- **What the task asks**
Copy every line of the entries below word for word, leaving out the pictures.

- **Input data**
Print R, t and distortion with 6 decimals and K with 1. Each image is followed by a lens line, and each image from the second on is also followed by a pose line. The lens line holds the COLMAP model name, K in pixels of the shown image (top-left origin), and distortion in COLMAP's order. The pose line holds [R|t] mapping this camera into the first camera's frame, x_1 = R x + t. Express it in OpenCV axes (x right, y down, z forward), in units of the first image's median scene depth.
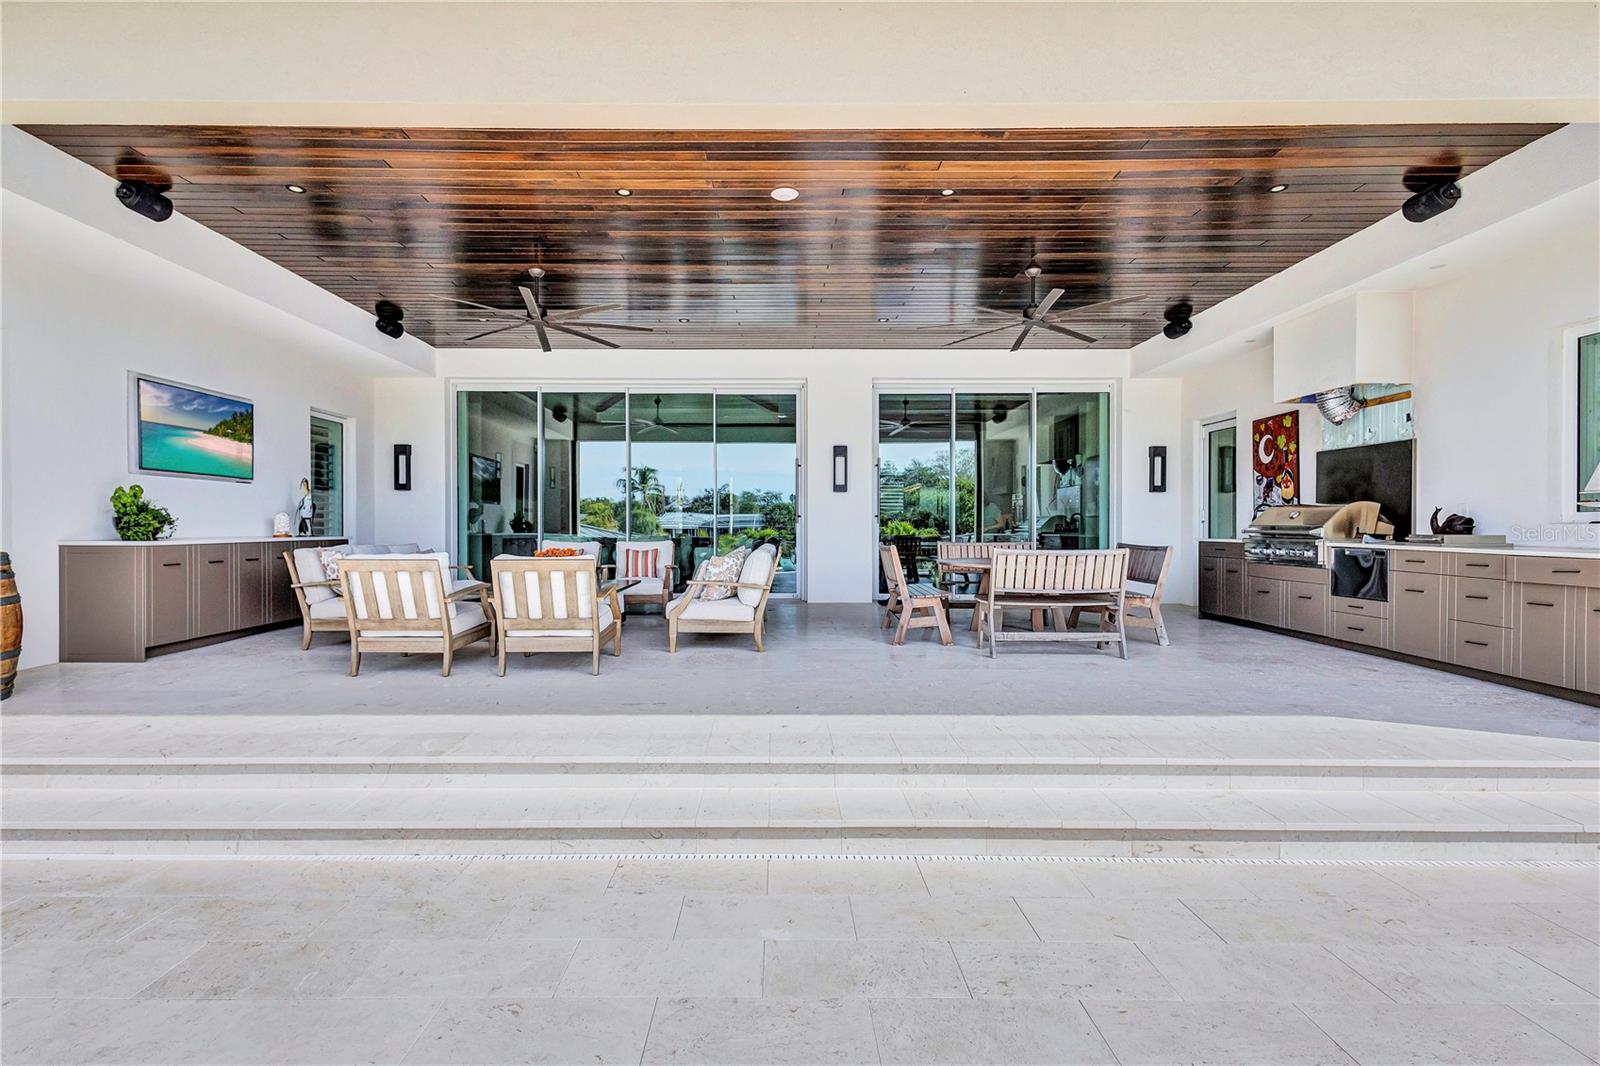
lens RADIAL K [[750.6, 0, 781.4], [0, 750.6, 532.6], [0, 0, 1]] dist [0.004360, 0.000497]
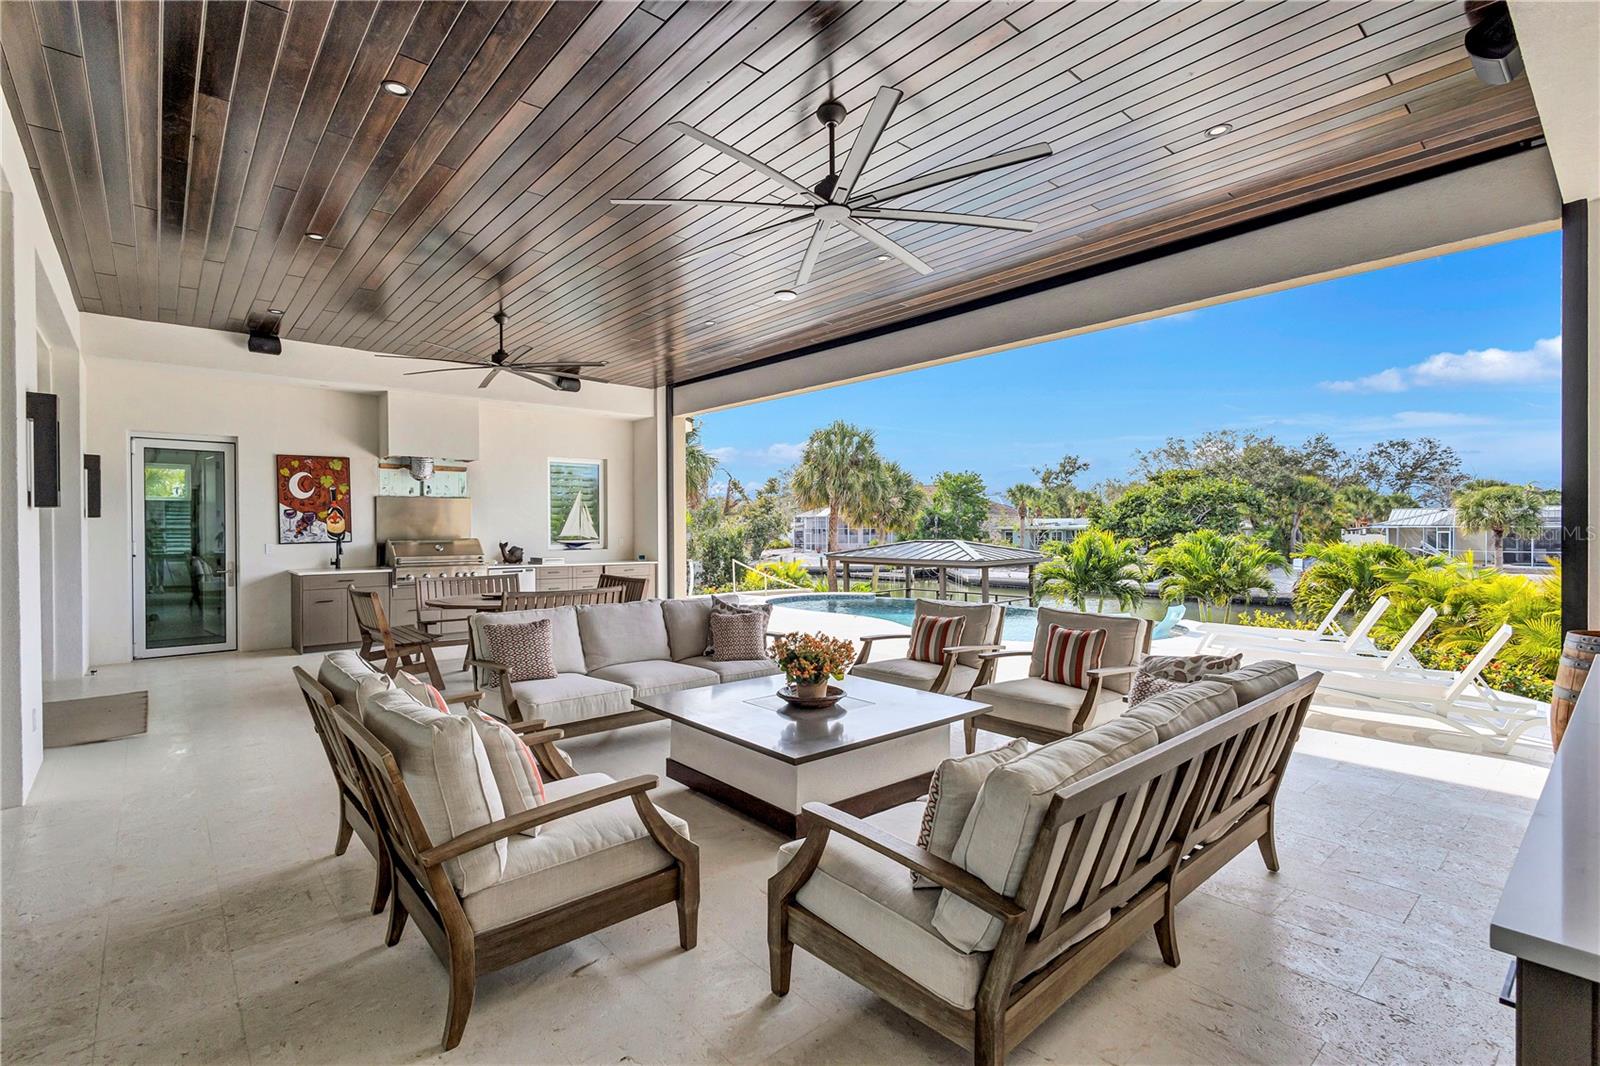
lens RADIAL K [[728.6, 0, 797.3], [0, 728.6, 532.0], [0, 0, 1]] dist [0.002964, 0.000151]
pose [[-0.658337, -0.003987, 0.752712, -0.603598], [0.008065, 0.999891, 0.012350, -0.053247], [-0.752680, 0.014201, -0.658234, 1.178080]]
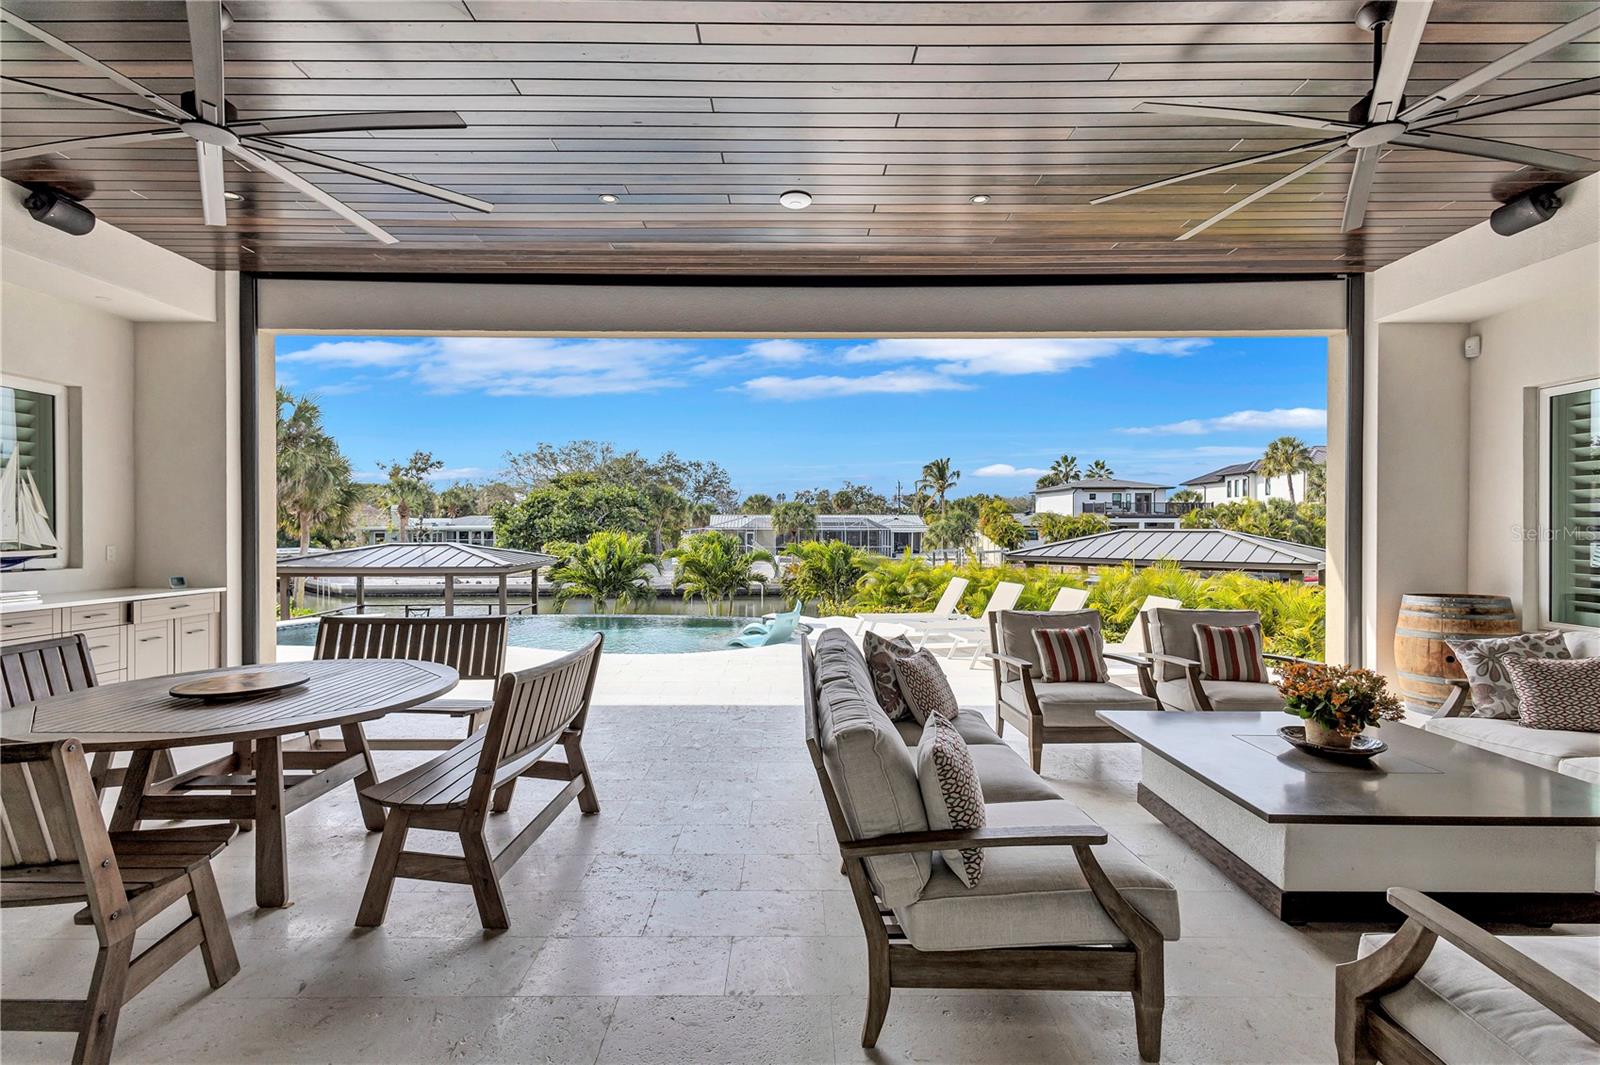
lens RADIAL K [[733.3, 0, 788.4], [0, 733.3, 527.9], [0, 0, 1]] dist [0.003393, 0.000288]
pose [[-0.999992, -0.003658, 0.001880, -0.008890], [-0.003644, 0.999965, 0.007481, -0.051712], [-0.001907, 0.007474, -0.999970, 1.229460]]
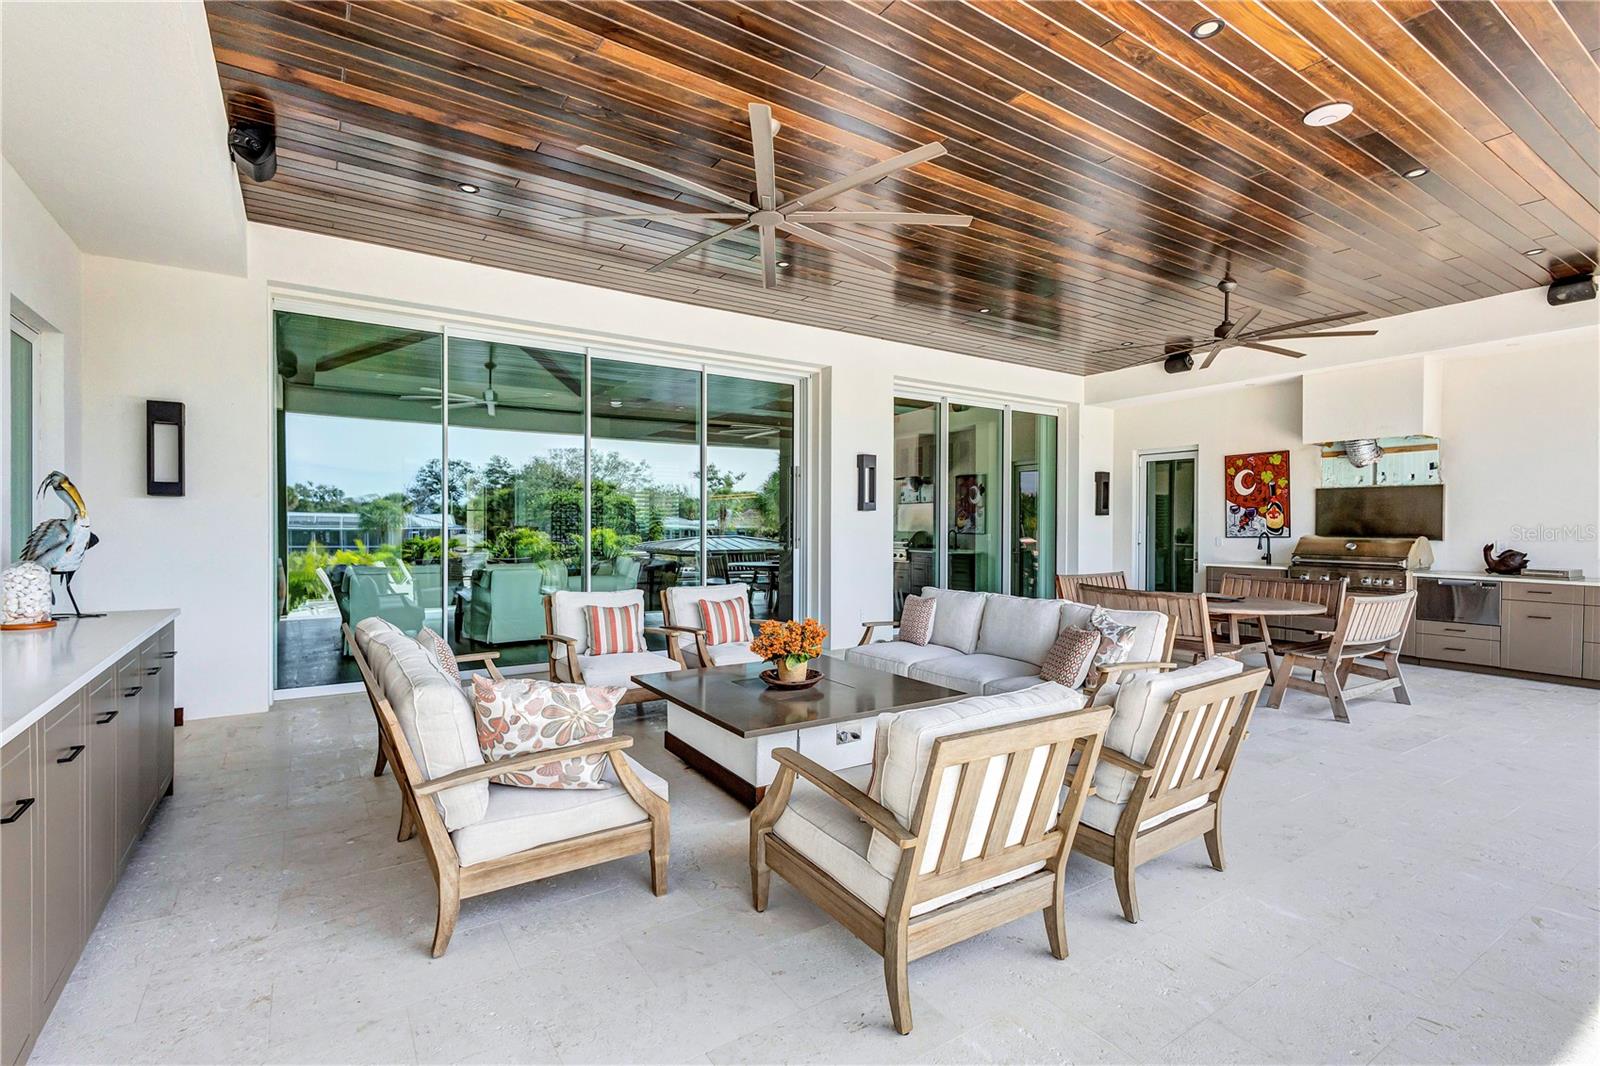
lens RADIAL K [[732.3, 0, 800.0], [0, 732.3, 533.0], [0, 0, 1]] dist [0.013293, -0.000069]
pose [[0.837961, -0.003292, 0.545720, -0.520066], [0.000329, 0.999985, 0.005528, -0.042752], [-0.545730, -0.004453, 0.837949, 0.452763]]
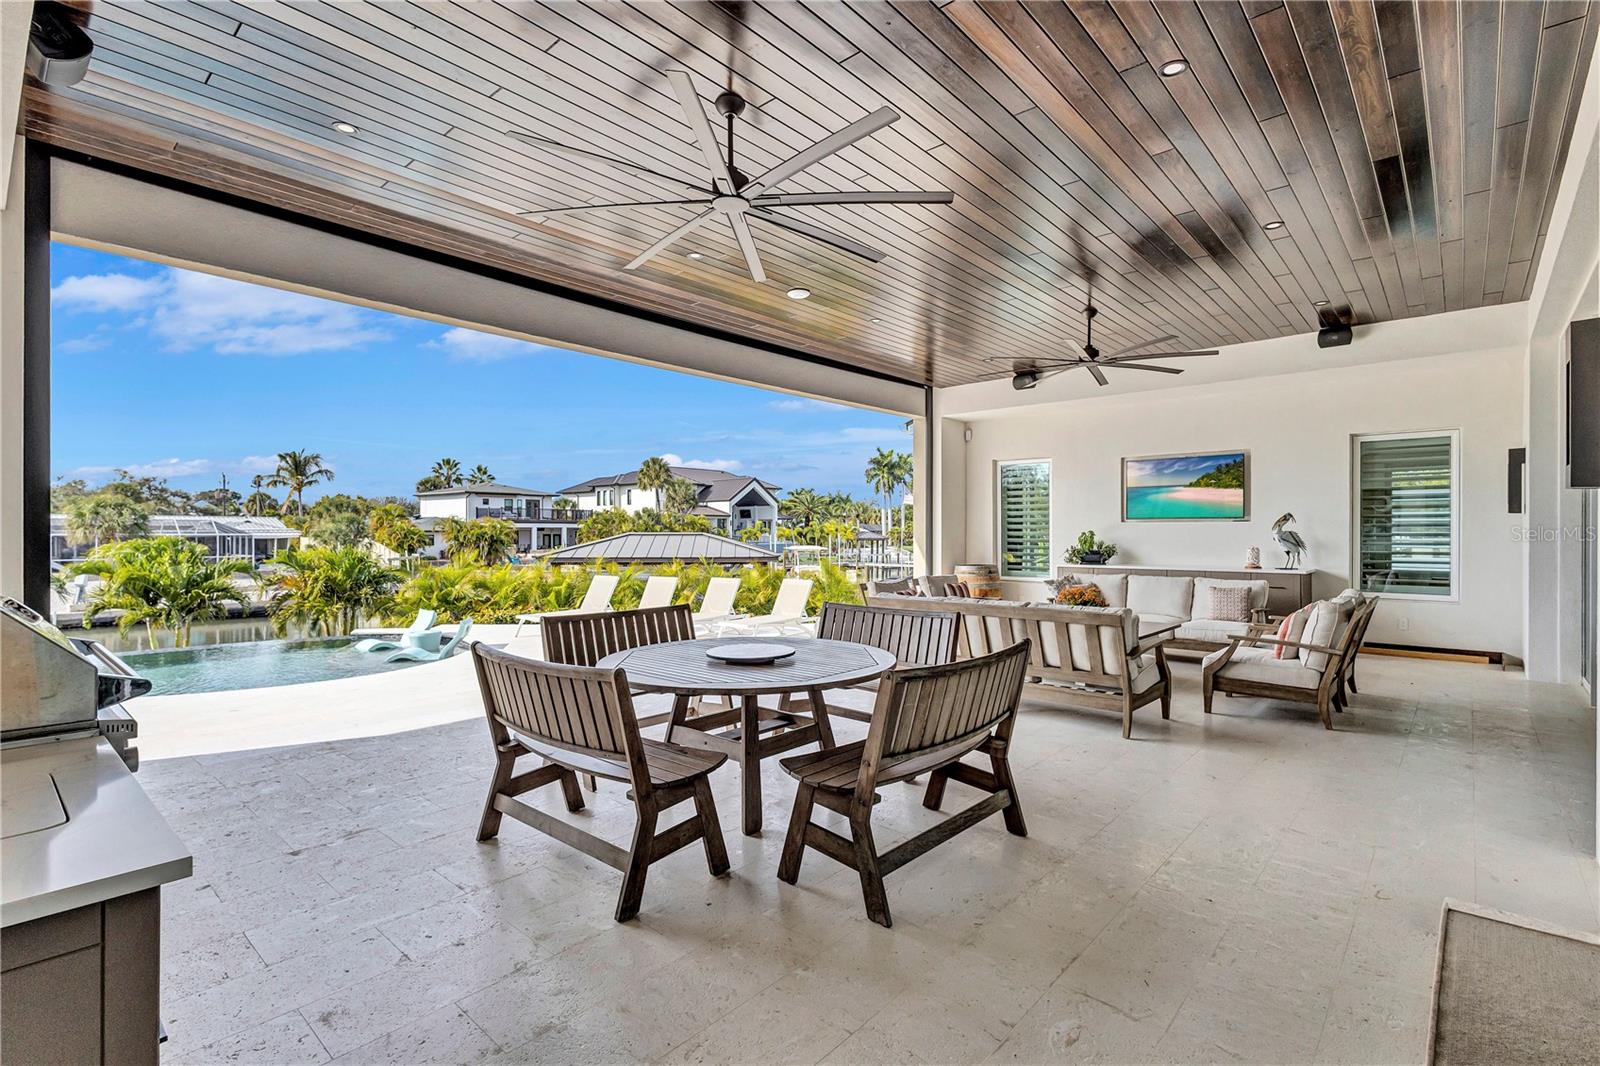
lens RADIAL K [[750.6, 0, 781.4], [0, 750.6, 532.6], [0, 0, 1]] dist [0.004360, 0.000497]
pose [[-0.675758, -0.003154, -0.737117, 0.579823], [-0.007043, 0.999973, 0.002179, -0.045489], [0.737090, 0.006664, -0.675761, 1.195325]]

- **Answer space**
Print R, t and distortion with 6 decimals and K with 1. Each image is followed by a lens line, and each image from the second on is also followed by a pose line. The lens line holds the COLMAP model name, K in pixels of the shown image (top-left origin), and distortion in COLMAP's order. The pose line holds [R|t] mapping this camera into the first camera's frame, x_1 = R x + t. Express it in OpenCV axes (x right, y down, z forward), in units of the first image's median scene depth.
lens RADIAL K [[750.6, 0, 781.4], [0, 750.6, 532.6], [0, 0, 1]] dist [0.004360, 0.000497]
lens RADIAL K [[728.6, 0, 797.3], [0, 728.6, 532.0], [0, 0, 1]] dist [0.002964, 0.000151]
pose [[-0.658337, -0.003987, 0.752712, -0.603598], [0.008065, 0.999891, 0.012350, -0.053247], [-0.752680, 0.014201, -0.658234, 1.178080]]
lens RADIAL K [[733.3, 0, 788.4], [0, 733.3, 527.9], [0, 0, 1]] dist [0.003393, 0.000288]
pose [[-0.999992, -0.003658, 0.001880, -0.008890], [-0.003644, 0.999965, 0.007481, -0.051712], [-0.001907, 0.007474, -0.999970, 1.229460]]
lens RADIAL K [[732.3, 0, 800.0], [0, 732.3, 533.0], [0, 0, 1]] dist [0.013293, -0.000069]
pose [[0.837961, -0.003292, 0.545720, -0.520066], [0.000329, 0.999985, 0.005528, -0.042752], [-0.545730, -0.004453, 0.837949, 0.452763]]
lens RADIAL K [[750.6, 0, 781.4], [0, 750.6, 532.6], [0, 0, 1]] dist [0.004360, 0.000497]
pose [[-0.675758, -0.003154, -0.737117, 0.579823], [-0.007043, 0.999973, 0.002179, -0.045489], [0.737090, 0.006664, -0.675761, 1.195325]]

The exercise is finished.